It’s August, and Isabel’s been running on fumes since June. One week of, her only week off- appears on the calendar like a rare planetary alignment. No plan, no itinerary, no time to orchestrate the kind of glamorous, sun-soaked escape she’s been bookmarking for months. Still, the idea of slipping into linen and walking through tiled alleyways in Portugal feels like the medicine she didn’t know she needed.
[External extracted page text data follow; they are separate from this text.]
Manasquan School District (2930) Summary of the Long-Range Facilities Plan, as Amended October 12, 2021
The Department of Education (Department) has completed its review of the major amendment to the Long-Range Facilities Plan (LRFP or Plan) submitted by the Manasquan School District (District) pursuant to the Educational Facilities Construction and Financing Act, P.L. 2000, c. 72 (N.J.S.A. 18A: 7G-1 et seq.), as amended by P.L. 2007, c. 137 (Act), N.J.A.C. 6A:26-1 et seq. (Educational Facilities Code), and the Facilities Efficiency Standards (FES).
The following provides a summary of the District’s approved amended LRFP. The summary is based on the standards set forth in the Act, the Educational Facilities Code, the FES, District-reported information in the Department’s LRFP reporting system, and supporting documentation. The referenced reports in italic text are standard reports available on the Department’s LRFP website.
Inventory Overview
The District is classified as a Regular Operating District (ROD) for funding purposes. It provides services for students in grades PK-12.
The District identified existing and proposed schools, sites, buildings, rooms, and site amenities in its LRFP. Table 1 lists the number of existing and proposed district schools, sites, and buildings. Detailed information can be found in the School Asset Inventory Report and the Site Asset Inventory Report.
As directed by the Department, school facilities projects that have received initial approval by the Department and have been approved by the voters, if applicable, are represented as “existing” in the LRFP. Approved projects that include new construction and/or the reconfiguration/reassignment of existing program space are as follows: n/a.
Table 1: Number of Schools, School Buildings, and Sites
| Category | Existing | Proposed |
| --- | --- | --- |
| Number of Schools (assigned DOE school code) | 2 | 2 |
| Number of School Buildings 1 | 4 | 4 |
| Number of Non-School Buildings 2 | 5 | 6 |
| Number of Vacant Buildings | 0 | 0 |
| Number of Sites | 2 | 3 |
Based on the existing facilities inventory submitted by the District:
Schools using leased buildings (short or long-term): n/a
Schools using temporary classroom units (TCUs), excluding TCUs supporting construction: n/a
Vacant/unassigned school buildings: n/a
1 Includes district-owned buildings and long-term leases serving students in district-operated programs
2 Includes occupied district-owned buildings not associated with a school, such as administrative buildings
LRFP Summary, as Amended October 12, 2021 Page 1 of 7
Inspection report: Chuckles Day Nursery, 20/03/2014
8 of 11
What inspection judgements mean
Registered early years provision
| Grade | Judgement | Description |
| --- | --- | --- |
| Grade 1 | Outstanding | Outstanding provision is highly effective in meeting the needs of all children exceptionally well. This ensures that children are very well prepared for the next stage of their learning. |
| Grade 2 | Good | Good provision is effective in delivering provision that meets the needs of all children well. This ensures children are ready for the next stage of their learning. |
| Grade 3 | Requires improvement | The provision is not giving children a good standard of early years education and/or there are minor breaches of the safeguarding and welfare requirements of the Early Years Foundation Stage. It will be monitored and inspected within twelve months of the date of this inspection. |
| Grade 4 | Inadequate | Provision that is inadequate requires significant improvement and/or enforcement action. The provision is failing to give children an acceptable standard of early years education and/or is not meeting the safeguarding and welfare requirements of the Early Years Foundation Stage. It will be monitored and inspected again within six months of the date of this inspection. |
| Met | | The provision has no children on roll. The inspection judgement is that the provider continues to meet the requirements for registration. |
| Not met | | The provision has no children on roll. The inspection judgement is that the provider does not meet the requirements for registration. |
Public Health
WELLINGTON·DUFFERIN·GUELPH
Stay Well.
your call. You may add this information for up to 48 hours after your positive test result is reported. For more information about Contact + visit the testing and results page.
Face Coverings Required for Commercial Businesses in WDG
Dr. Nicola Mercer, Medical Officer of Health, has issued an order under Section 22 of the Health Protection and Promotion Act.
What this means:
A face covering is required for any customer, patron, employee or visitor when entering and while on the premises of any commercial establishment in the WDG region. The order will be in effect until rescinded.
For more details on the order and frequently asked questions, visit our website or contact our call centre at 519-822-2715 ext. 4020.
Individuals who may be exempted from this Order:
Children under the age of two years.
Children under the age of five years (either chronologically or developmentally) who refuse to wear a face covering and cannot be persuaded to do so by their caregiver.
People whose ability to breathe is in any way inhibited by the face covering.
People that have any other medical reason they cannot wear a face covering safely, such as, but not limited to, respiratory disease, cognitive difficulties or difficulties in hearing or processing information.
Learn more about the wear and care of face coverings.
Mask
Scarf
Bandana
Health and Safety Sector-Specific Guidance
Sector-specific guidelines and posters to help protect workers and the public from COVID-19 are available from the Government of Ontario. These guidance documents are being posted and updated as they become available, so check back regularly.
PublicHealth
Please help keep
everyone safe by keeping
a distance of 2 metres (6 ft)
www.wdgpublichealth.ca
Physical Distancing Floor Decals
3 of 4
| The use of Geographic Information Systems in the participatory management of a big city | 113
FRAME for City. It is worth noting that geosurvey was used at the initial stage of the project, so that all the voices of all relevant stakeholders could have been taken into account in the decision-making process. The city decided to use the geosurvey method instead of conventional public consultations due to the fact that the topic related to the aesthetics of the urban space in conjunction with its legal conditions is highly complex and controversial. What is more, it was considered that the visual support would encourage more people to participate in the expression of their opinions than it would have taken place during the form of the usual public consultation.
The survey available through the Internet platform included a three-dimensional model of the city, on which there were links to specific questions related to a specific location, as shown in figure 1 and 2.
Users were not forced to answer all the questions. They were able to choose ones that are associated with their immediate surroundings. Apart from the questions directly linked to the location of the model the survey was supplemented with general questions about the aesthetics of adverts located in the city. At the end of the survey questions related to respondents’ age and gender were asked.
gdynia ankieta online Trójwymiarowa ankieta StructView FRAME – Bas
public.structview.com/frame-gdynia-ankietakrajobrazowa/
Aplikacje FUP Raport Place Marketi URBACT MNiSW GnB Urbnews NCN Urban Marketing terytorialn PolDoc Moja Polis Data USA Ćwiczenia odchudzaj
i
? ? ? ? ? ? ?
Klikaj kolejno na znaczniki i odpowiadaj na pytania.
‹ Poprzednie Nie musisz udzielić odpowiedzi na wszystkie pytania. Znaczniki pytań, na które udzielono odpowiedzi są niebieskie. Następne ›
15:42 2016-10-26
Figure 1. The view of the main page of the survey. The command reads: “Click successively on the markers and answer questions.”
But then reality taps her on the shoulder: the inbox marked school supply lists, the quietly looming tuition payment, the inevitable cascade of September expenses. A staycation starts to sound… responsible. Sensible, even. She pictures herself in a corner booth at that restaurant she’s been stalking on Instagram for the better part of a year, the one with the impossibly glossy oysters and tiny, perfect martinis. Maybe this is the week for indulgence in small, delicious doses.
Or maybe there’s a middle ground? Something closer, a quick train ride away, just enough distance to feel like leaving. The thought of being alone is intoxicating until it isn’t, until she imagines the sudden urge to turn to someone and say look at this- and the someone, her kids, are off having their own summer.
So she sits at her kitchen table, coffee cooling, maps and menus open in too many browser tabs, chasing the sweet spot between wanderlust and restraint. Heading towards something, she thinks. She just hasn’t decided what.